Chung Yoo-ra was arrested by Danish police on Sunday for overstaying her visa, South Korean media reported on Monday, citing judiciary officials in the Asian country.

Korean prosecutors said they were currently in talks with Danish authorities to have Chung deported to Seoul.

Chung is the daughter of Choi Soon-sil, the woman at the center of the corruption scandal that has led to the impeachment of President Park. The 20-year-old is accused of having received special treatment — financial and educational.

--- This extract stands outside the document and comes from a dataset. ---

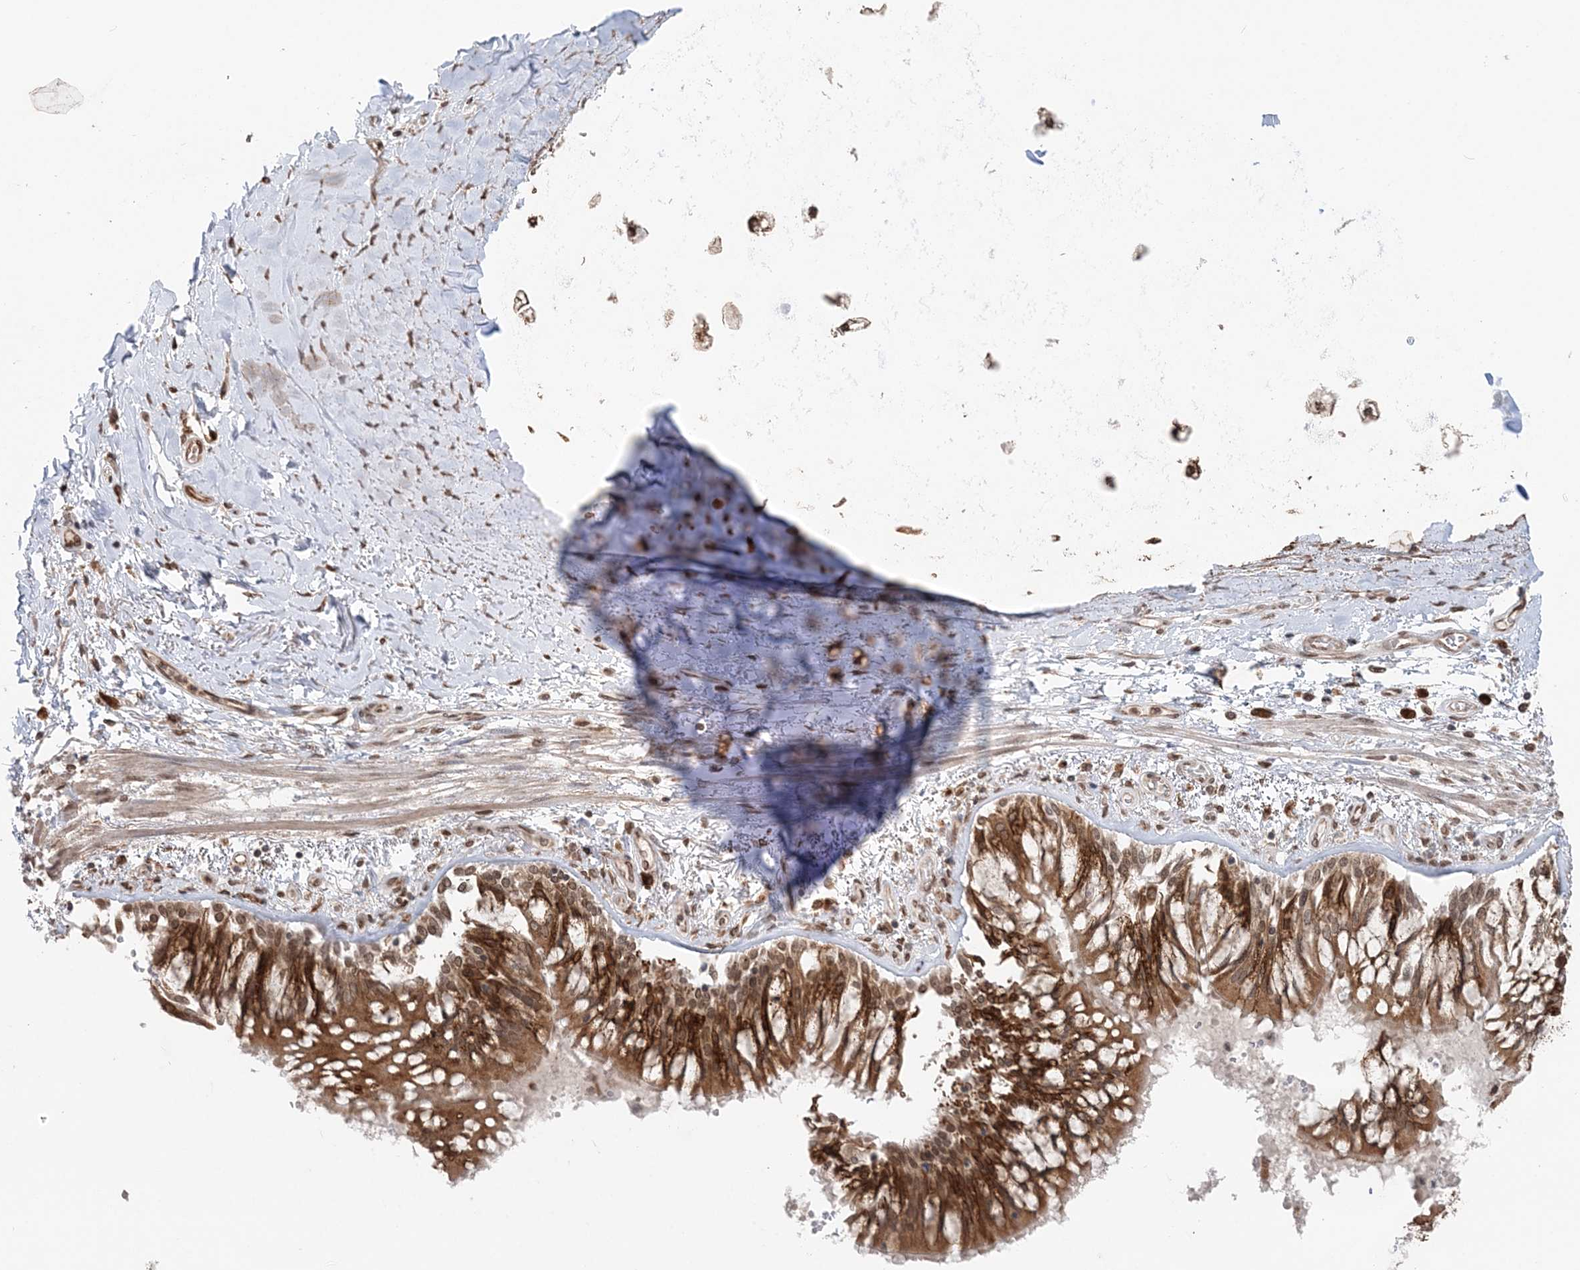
{"staining": {"intensity": "moderate", "quantity": "25%-75%", "location": "nuclear"}, "tissue": "adipose tissue", "cell_type": "Adipocytes", "image_type": "normal", "snomed": [{"axis": "morphology", "description": "Normal tissue, NOS"}, {"axis": "topography", "description": "Cartilage tissue"}, {"axis": "topography", "description": "Bronchus"}, {"axis": "topography", "description": "Lung"}, {"axis": "topography", "description": "Peripheral nerve tissue"}], "caption": "High-power microscopy captured an IHC image of normal adipose tissue, revealing moderate nuclear expression in about 25%-75% of adipocytes. The staining is performed using DAB (3,3'-diaminobenzidine) brown chromogen to label protein expression. The nuclei are counter-stained blue using hematoxylin.", "gene": "TMED10", "patient": {"sex": "female", "age": 49}}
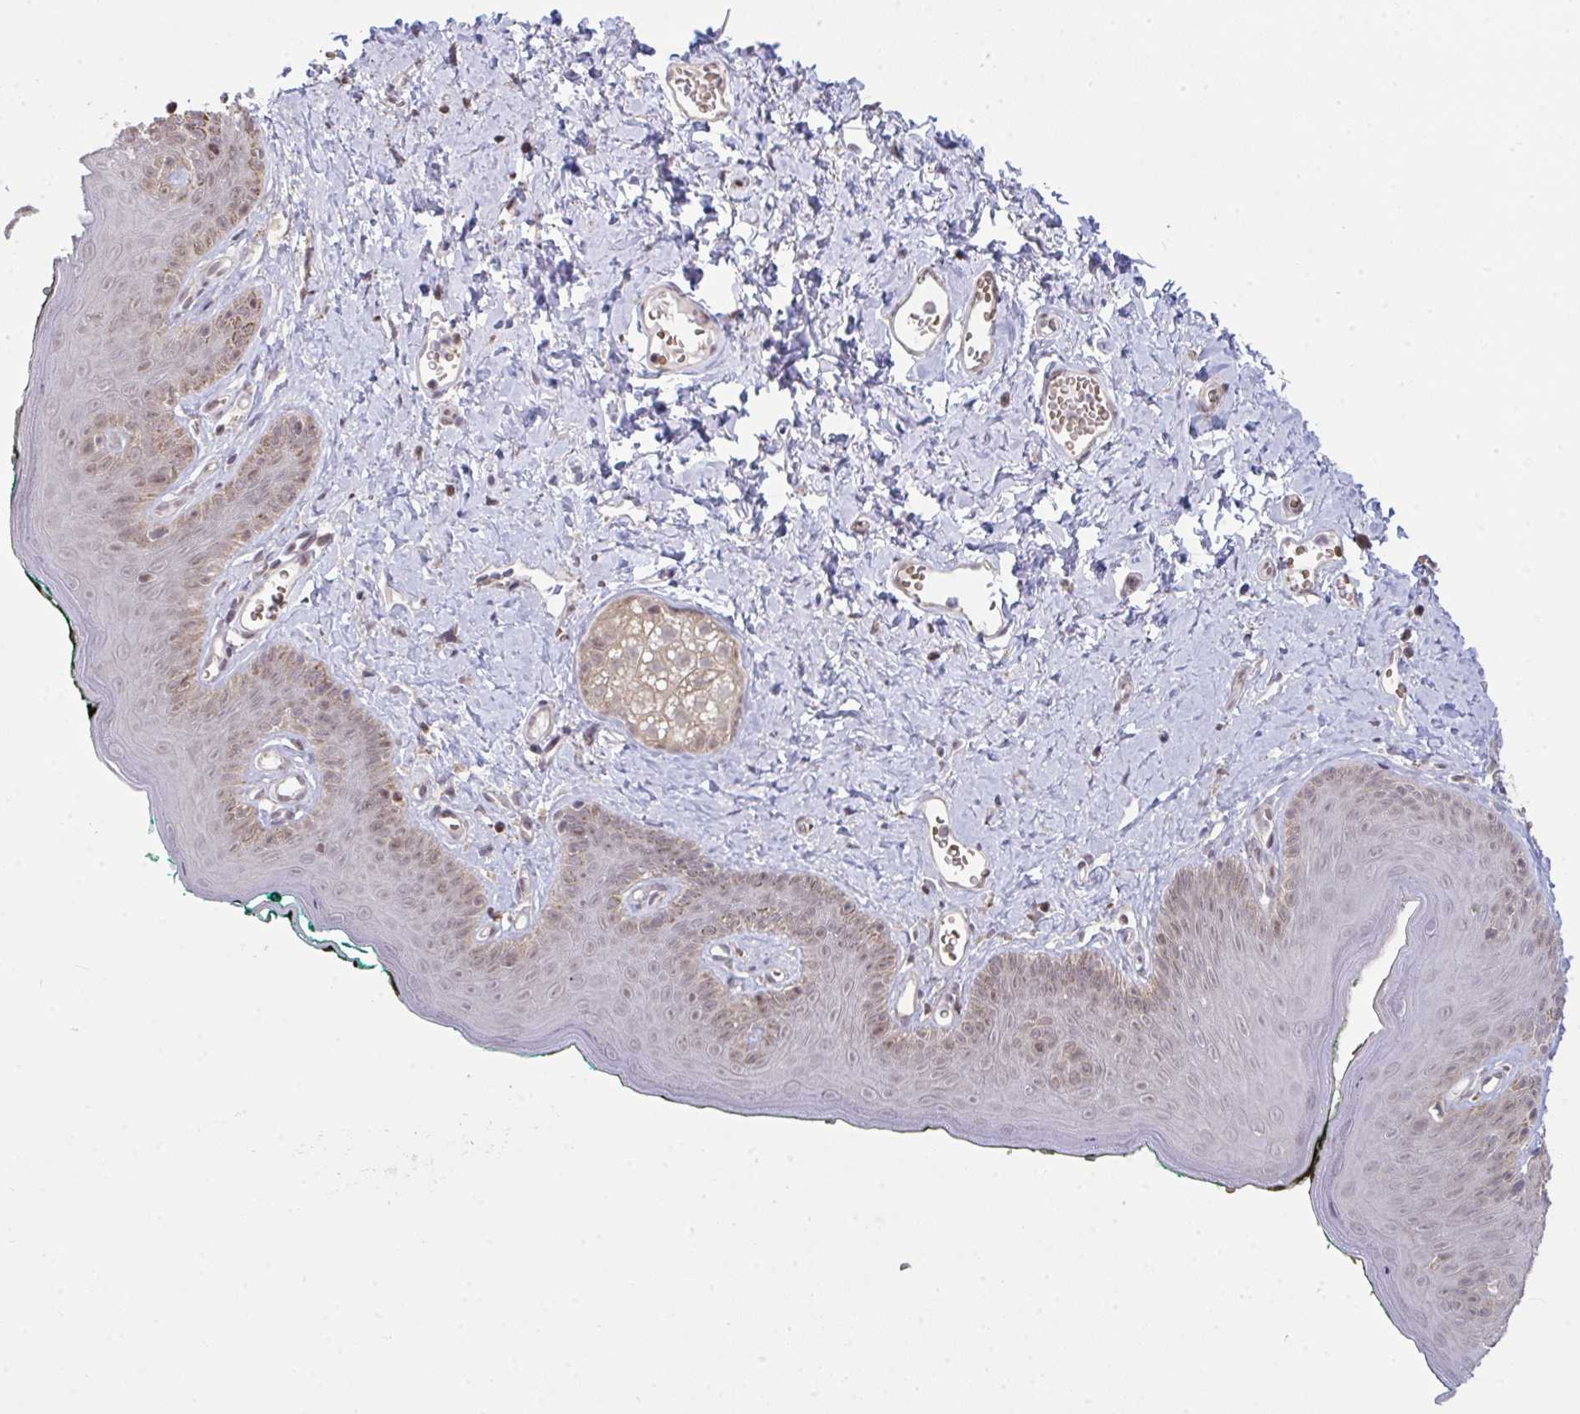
{"staining": {"intensity": "moderate", "quantity": "<25%", "location": "nuclear"}, "tissue": "skin", "cell_type": "Epidermal cells", "image_type": "normal", "snomed": [{"axis": "morphology", "description": "Normal tissue, NOS"}, {"axis": "topography", "description": "Vulva"}, {"axis": "topography", "description": "Peripheral nerve tissue"}], "caption": "Immunohistochemical staining of normal skin exhibits <25% levels of moderate nuclear protein expression in about <25% of epidermal cells. The staining was performed using DAB, with brown indicating positive protein expression. Nuclei are stained blue with hematoxylin.", "gene": "SAP30", "patient": {"sex": "female", "age": 66}}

Top Samsung managers are being investigated for indirectly paying for Chung’s equestrian training in Germany in a bid to curry favor with the president. Several professors at Ewha Women’s University, including a former school president, have also been investigated for giving Chung preferential treatment and marks she allegedly did not deserve. One professor has been arrested, too.

Choi Soon-sil (C) (Photo by AFP)

Choi, the mother, who is a close friend of the president, is accused of conspiring with Park and several other government officials to extort tens of millions of dollars from companies like Samsung in “donations” to organizations under Choi’s control.

Choi, who is in prison facing trial, has denied the charges against her. But President Park has indirectly hinted that Choi was involved in wrongdoing by apologizing to the nation for being negligent in her friendship with her.

The president has denied any wrongdoing herself; nonetheless, she has been impeached, stripped of her presidential powers, and is awaiting a Constitutional Court ruling on her impeachment. The Constitutional Court has up to six months to reach that ruling. Prime Minister Hwang Kyo-ahn has taken over as acting president in the meantime.

But none of the allegations against Chung, her mother, and the president has been proven at a court, at least not yet. Park herself cannot be prosecuted for now; she is maintaining her title even as she has been relieved of duty, and the South Korean constitution bans formal charges against a sitting president.